Ihre Aufgabe
Geben Sie aus dem Textauszug unten den Abschnitt wortgetreu wieder, der mit „Was auf den“ beginnt und sich bis einschließlich „zu kurze Daumen?“ erstreckt.

Textauszug
Die Bedienung für mich ist allerdings etwas schwieriger einheitlich zu bewerten. Eines vorweg: ich finde die "Knöpfchenwüste" bei weitem nicht so schlimm, wie es immer dargestellt wird. Die Tasten, die man häufig braucht, sind entweder eindeutig beschriftet (Zifferntasten) oder mehr als groß genug ("Phone", "Radio", ...). Das relativ kleine Display ist natürlich nicht optimal, aber es ist relativ hoch positioniert und dafür einwandfrei ablesbar - man will darauf keinen Film schauen, sondern nur mal schnell die Uhrzeit checken, ob das Smartphone schon gekoppelt ist oder wer anruft - dafür braucht es auch 2014 keinen 8-Touchscreen...
Ich finde das System mit ein wenig Erfahrung mit Technik auch relativ einfach bedienbar. Nach 2 längeren Fahrten hab ich mein Nexus 5 problemlos gekoppelt, mit der ausgezeichneten Spracherkennung (SYNC) gewählt und telefoniert und auch sonst keine Probleme mit Fahrzeugfunktionen wie Bordcomputer oder Tempomat gehabt. Leider ist mir 2x die Bluetooth-Verbindung zum Smartphone abgerissen - einmal musste ich tatsächlich das Nexus 5 neustarten, weil sich Bluetooth nicht mehr aktivieren ließ - da will ich die Schuld nicht vorschnell auf den Ford schieben, vielleicht liegts auch an einem Bug in der Custom-ROM, die ich am Handy betreibe.
Was auf den wenigen Kilometern doch etwas genervt hat, waren für mich komischerweise nicht die offensichtlichen Punkte, sondern die Bedienelemente am Lenkrad. Ich hatte schon mal einen Ford, der da ziemlich unkaprizös war, beim Kuga waren diese aber rundum seltsam positioniert. Weder die zwei 4-Weg-Schalter für den Bordcomputer/Menüeingabe noch die Tasten des Tempomats waren für mich erreichbar, ohne am Lenkrad ein wenig umgreifen zu müssen - kenn ich in der Form auch noch von keinem Auto. Den Tempomat auf einen eigenen Satelliten hinter dem Lenkrad auslagern und die anderen Elemente etwas höher in Reichweite der üblichen Handposition... vielleicht hab ich ja nur zu kurze Daumen?

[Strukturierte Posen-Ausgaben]
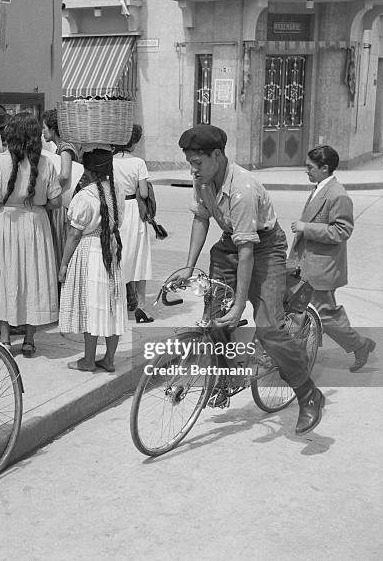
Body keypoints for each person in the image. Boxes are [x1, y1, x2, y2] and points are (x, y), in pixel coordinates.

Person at [169, 124, 324, 436]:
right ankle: (225, 380)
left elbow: (247, 252)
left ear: (217, 156)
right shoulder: (202, 177)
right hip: (231, 243)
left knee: (269, 328)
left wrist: (240, 305)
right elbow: (201, 217)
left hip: (264, 247)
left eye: (197, 163)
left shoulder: (242, 190)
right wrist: (188, 267)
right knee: (215, 319)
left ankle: (309, 395)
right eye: (190, 163)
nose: (193, 169)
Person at [0, 115, 62, 356]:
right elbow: (56, 201)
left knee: (3, 276)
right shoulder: (46, 162)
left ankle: (4, 339)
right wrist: (37, 204)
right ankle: (28, 339)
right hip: (35, 224)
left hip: (4, 223)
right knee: (33, 277)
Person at [289, 145, 376, 372]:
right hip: (310, 265)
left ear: (325, 168)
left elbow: (342, 231)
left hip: (321, 268)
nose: (306, 171)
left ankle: (360, 345)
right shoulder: (321, 187)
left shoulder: (338, 194)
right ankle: (297, 355)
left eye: (310, 167)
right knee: (309, 313)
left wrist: (306, 227)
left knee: (323, 316)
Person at [59, 148, 127, 372]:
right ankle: (109, 359)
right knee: (112, 305)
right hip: (112, 250)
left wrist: (64, 263)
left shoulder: (84, 196)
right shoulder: (117, 190)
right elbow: (120, 221)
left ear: (87, 170)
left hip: (90, 252)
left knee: (92, 305)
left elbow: (74, 234)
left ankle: (88, 360)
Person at [112, 124, 154, 323]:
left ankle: (118, 303)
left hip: (116, 209)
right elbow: (144, 193)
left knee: (119, 256)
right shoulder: (138, 162)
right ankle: (141, 306)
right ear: (135, 142)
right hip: (133, 210)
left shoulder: (110, 162)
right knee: (139, 256)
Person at [41, 109, 82, 270]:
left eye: (44, 128)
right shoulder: (63, 146)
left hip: (64, 204)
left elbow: (64, 175)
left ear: (53, 129)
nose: (42, 132)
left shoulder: (65, 148)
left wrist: (48, 186)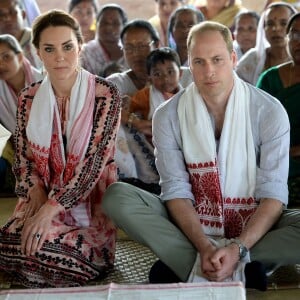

Lösung der Aufgabe
Was auf den wenigen Kilometern doch etwas genervt hat, waren für mich komischerweise nicht die offensichtlichen Punkte, sondern die Bedienelemente am Lenkrad. Ich hatte schon mal einen Ford, der da ziemlich unkaprizös war, beim Kuga waren diese aber rundum seltsam positioniert. Weder die zwei 4-Weg-Schalter für den Bordcomputer/Menüeingabe noch die Tasten des Tempomats waren für mich erreichbar, ohne am Lenkrad ein wenig umgreifen zu müssen - kenn ich in der Form auch noch von keinem Auto. Den Tempomat auf einen eigenen Satelliten hinter dem Lenkrad auslagern und die anderen Elemente etwas höher in Reichweite der üblichen Handposition... vielleicht hab ich ja nur zu kurze Daumen?